Bakın, bilerek ya da bilmeyerek konuyla ilgili konuşanların unuttuğu bir gerçek de şudur: Kürt sorununun mağduru en başta Kürtlerdir. Buna rağmen barış istiyorlar. Özellikle de acısını bağrına basmış barış isteyen yüce gönüllü Kürt anneleri. Savaşın ne olduğunu, evlat acısını, yerinden yurdundan edilmiş olmayı, işkence ve eziyetin her türünü, hapishaneleri, dağları bildikleri için…
“Sen okumuş yazmış, bu işleri bilen adamsın, bu sefer barış olacak mı sahiden? Yine bir oyun mu oynuyorlar bize? Barış umudumuza kan mı sıçrayacak yine?” diyen bir anneye ne cevap vermeliyim?
Egemen medyada sözüm ona bu meseleyi tartışanlar “devlet” diyor, “millet” diyor, “terörsüz Türkiye” diyor ama yıllardır bu sorunun en çok acısını, çilesini, eziyetini çekenlerin de onuru, gururu, haysiyeti ve umutları olduğunu görmezden, duymazdan, bilmezden geliyorlar! Meseleye bir de Kürtler açısından bakmak lazım diyenden bucak bucak kaçıyorlar; dilleri ve akılları tutuluyor…
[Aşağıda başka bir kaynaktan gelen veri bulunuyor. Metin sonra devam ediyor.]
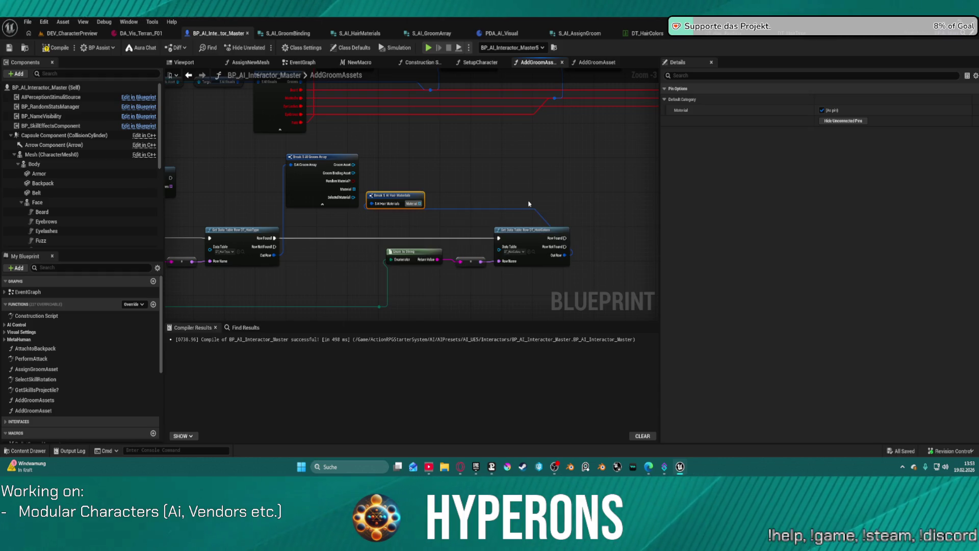
pyautogui.click(584, 34)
Bakın, öncesi bir yana, 90’lı yıllardaki JİTEM cinayetleriyle ilgili zor bela açılan davaların her biri “zaman aşımı”, “delil yetersizliği” gibi gerekçelerle “aklandı” ve kapatıldı. Numunelik bir davada bile sanıklar için ceza kararı çıkmadı. Mesela Vartinis davasında: 3 Ekim 1993’te Vartinis’e gelen askerler, “örgüte yardım ettikleri” iddiasıyla köyü ateşe verdi. Köyde evleri ateşe verilen Nasır ve Eşref Öğüt çifti, en büyüğü 12, en küçüğü 3 yaşında olan çocukları Sevim, Sevda, Mehmet Şakir, Mehmet Şirin, Cihan, Aycan ve Çınar Öğüt’le birlikte yakılarak öldürüldü. O gece tesadüfen evde olmadığı için katliamdan tesadüfen kurtulan Aysel Öğüt, katillerin yargılanması için gayret etti. Öğüt’ün suç duyurusu üzerine Muş Cumhuriyet Başsavcılığı, görevsizlik kararı vererek dosyayı Diyarbakır Devlet Güvenlik Mahkemesi Başsavcılığı’na gönderdi. DGM Başsavcılığı ise, dosyayı “faillerin belli olmadığı terör eylemi” olarak değerlendirip kapattı.
Aysel Öğüt, 2003’te yeniden suç duyurusunda bulundu. Muş Cumhuriyet Başsavcılığı, bu kez olaya ilişkin soruşturma başlattı, dosyayı Askeri Savcılığa havale etti. Faillerin görevli askerler olması nedeniyle Elazığ 8. Kolordu Komutanlığı Askeri Savcılığı, önüne gelen dosyayı hiçbir işlem yapmadan 7 yıl bekletti. Aysel Öğüt 2011’de tekrar suç duyurusunda bulundu. Başsavcılık, yasa değişiklerini de dikkate alarak soruşturma başlattı ve dönemin Hasköy İlçe Jandarma Komutanı Yüzbaşı Bülent Karaoğlu, Hasköy İlçe Jandarma Komando Bölük Komutanı Üsteğmen Hanefi Akyıldız, Muş Emniyet Müdürlüğü Özel Harekat Şube Müdürü Şerafettin Uz ve Gökyazı Karakol Komutanı Başçavuş Turhan Nurdoğan hakkında “kasten ev yakmak suretiyle birden çok kişinin ölümüne sebebiyet vermek” suçundan iddianame hazırladı. Güvenlik gerekçesiyle Kırıkkale’de görülen dava sonucunda Bülent Karaoğlu ile diğer üç sanık hakkında “delil yetersizliği” nedeniyle beraat kararı verildi. Yargıtay bu kararı bozdu. Kırıkkale 1’inci Ağır Ceza Mahkemesi’nde 21 Eylül 2021’de görülen ilk duruşmada dönemin İlçe Jandarma Alay Komutanı Bülent Karaoğlu hakkında tutuklamaya dönük yakalama kararı verildi. Ancak Bülent Karaoğlu o gün bugündür emekli maaşını almaya devam etmesine rağmen “bulunamadı” ve 4 Aralık 2023 tarihinde dava zaman aşımı gerekçesiyle düştü.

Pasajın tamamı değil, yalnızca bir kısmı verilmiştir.